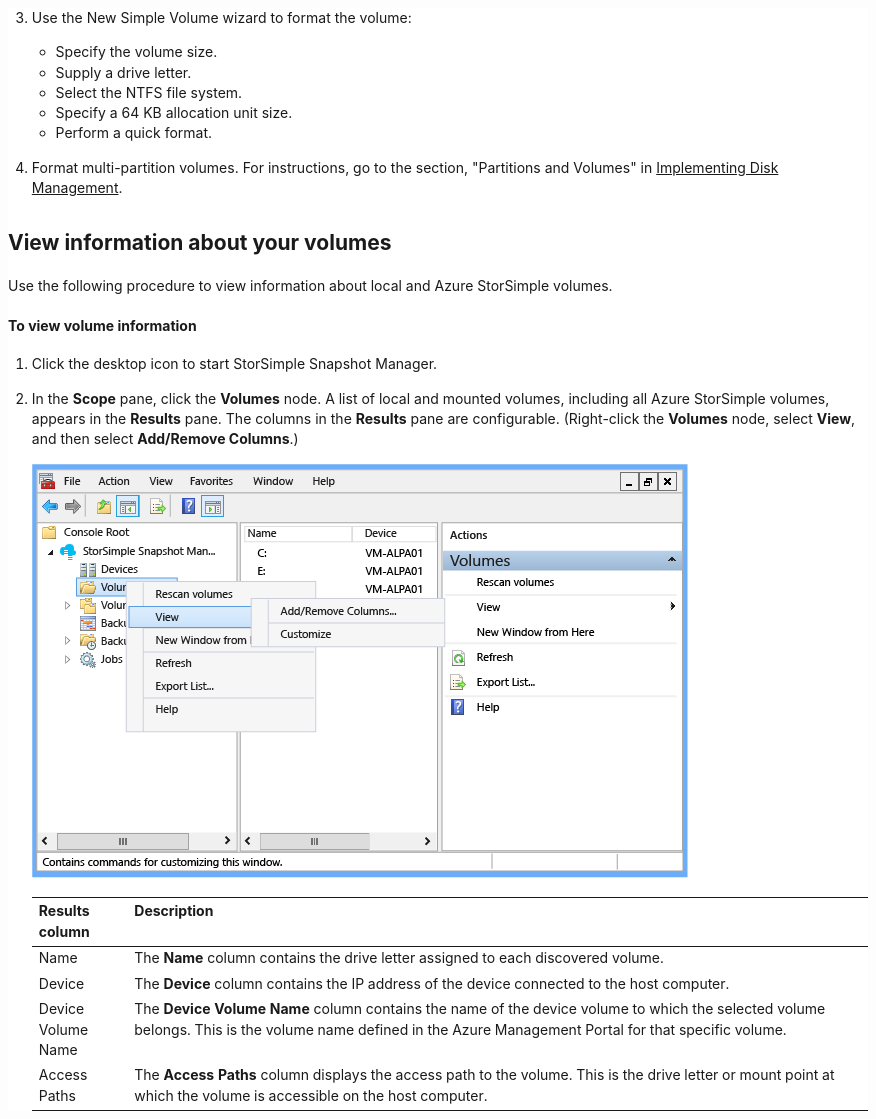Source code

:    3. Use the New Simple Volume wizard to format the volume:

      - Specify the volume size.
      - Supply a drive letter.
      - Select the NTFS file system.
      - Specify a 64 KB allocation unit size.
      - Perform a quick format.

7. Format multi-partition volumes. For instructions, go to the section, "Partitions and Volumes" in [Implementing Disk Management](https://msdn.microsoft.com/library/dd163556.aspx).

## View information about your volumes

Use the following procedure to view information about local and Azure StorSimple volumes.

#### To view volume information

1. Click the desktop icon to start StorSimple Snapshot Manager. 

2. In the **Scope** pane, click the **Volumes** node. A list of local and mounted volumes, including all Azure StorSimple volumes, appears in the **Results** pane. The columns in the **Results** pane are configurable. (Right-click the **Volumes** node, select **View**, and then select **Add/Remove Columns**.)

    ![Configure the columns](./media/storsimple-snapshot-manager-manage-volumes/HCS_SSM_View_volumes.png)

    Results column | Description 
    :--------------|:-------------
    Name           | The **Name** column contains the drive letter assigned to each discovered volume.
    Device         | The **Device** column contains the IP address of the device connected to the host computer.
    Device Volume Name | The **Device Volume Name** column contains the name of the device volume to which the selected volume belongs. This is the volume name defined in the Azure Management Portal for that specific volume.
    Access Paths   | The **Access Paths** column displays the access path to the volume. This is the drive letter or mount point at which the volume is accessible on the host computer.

__________________________________________________

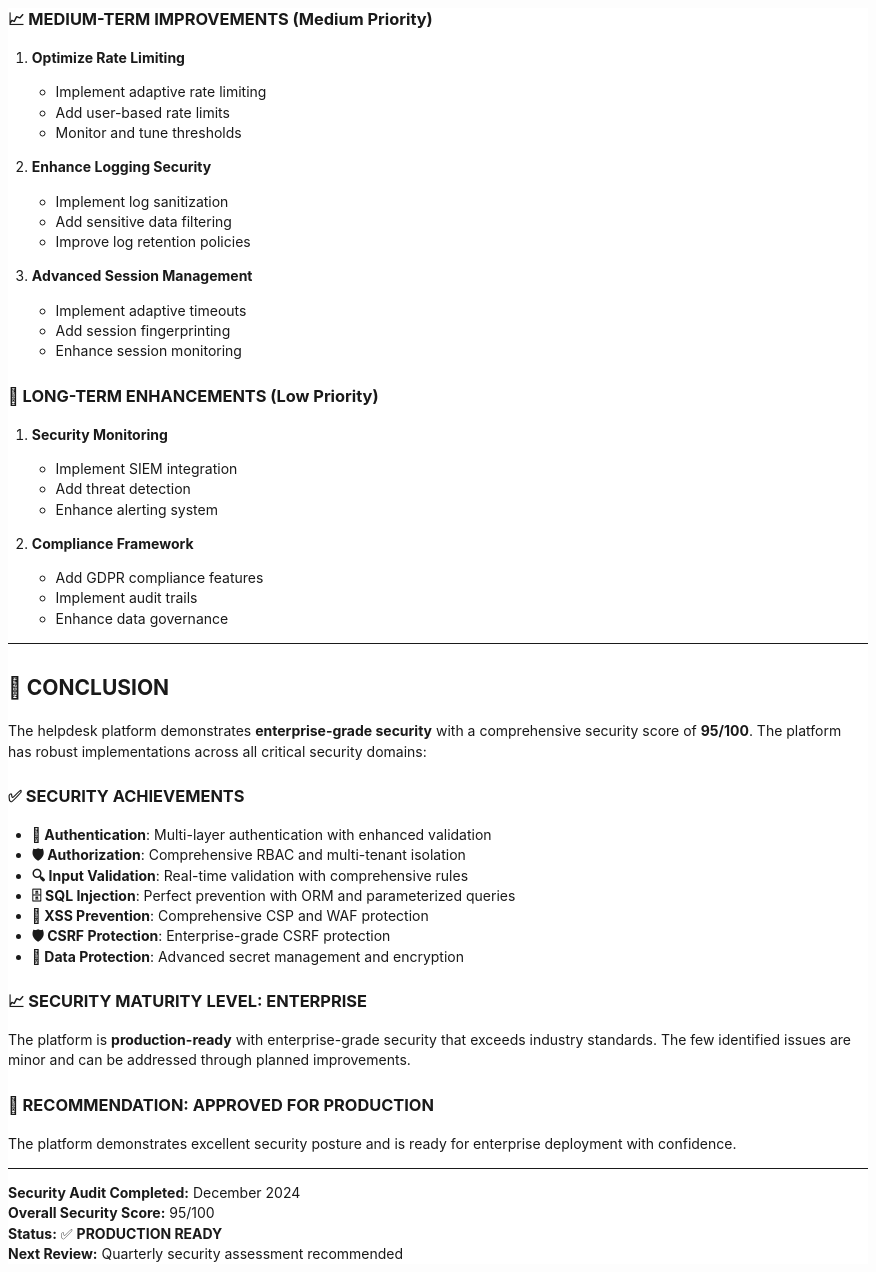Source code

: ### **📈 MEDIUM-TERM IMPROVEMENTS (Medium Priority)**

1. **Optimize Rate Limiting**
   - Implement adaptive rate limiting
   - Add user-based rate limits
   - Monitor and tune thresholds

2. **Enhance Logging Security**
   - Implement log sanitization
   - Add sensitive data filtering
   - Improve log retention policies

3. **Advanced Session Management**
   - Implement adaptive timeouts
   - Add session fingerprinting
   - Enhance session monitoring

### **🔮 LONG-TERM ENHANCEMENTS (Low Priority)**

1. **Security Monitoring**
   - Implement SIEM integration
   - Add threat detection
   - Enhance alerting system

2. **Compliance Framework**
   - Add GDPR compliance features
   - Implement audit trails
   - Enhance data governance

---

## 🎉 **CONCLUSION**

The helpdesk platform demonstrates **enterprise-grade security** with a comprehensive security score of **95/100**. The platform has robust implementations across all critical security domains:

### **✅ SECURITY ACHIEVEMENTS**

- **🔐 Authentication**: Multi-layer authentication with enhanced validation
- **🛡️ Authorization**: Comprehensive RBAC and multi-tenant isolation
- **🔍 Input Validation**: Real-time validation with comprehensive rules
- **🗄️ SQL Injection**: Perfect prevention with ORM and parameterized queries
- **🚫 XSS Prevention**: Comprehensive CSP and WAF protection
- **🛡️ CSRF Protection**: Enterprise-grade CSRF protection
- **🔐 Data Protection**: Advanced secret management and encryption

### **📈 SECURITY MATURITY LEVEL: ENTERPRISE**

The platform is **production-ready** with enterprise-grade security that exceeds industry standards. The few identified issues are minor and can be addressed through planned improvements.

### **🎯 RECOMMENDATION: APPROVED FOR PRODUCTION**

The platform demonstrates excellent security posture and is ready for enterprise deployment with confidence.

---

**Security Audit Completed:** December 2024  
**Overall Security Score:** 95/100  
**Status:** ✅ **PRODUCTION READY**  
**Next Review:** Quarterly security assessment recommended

__________________________________________________

**WHAT YOU HAVE TO DO**
Copy the lines from the one containing "## 🎉 **CONCLUSION**" through the one containing "security assessment recommended", both included, with no changes.

**TASK ANSWER**
## 🎉 **CONCLUSION**

The helpdesk platform demonstrates **enterprise-grade security** with a comprehensive security score of **95/100**. The platform has robust implementations across all critical security domains:

### **✅ SECURITY ACHIEVEMENTS**

- **🔐 Authentication**: Multi-layer authentication with enhanced validation
- **🛡️ Authorization**: Comprehensive RBAC and multi-tenant isolation
- **🔍 Input Validation**: Real-time validation with comprehensive rules
- **🗄️ SQL Injection**: Perfect prevention with ORM and parameterized queries
- **🚫 XSS Prevention**: Comprehensive CSP and WAF protection
- **🛡️ CSRF Protection**: Enterprise-grade CSRF protection
- **🔐 Data Protection**: Advanced secret management and encryption

### **📈 SECURITY MATURITY LEVEL: ENTERPRISE**

The platform is **production-ready** with enterprise-grade security that exceeds industry standards. The few identified issues are minor and can be addressed through planned improvements.

### **🎯 RECOMMENDATION: APPROVED FOR PRODUCTION**

The platform demonstrates excellent security posture and is ready for enterprise deployment with confidence.

---

**Security Audit Completed:** December 2024  
**Overall Security Score:** 95/100  
**Status:** ✅ **PRODUCTION READY**  
**Next Review:** Quarterly security assessment recommended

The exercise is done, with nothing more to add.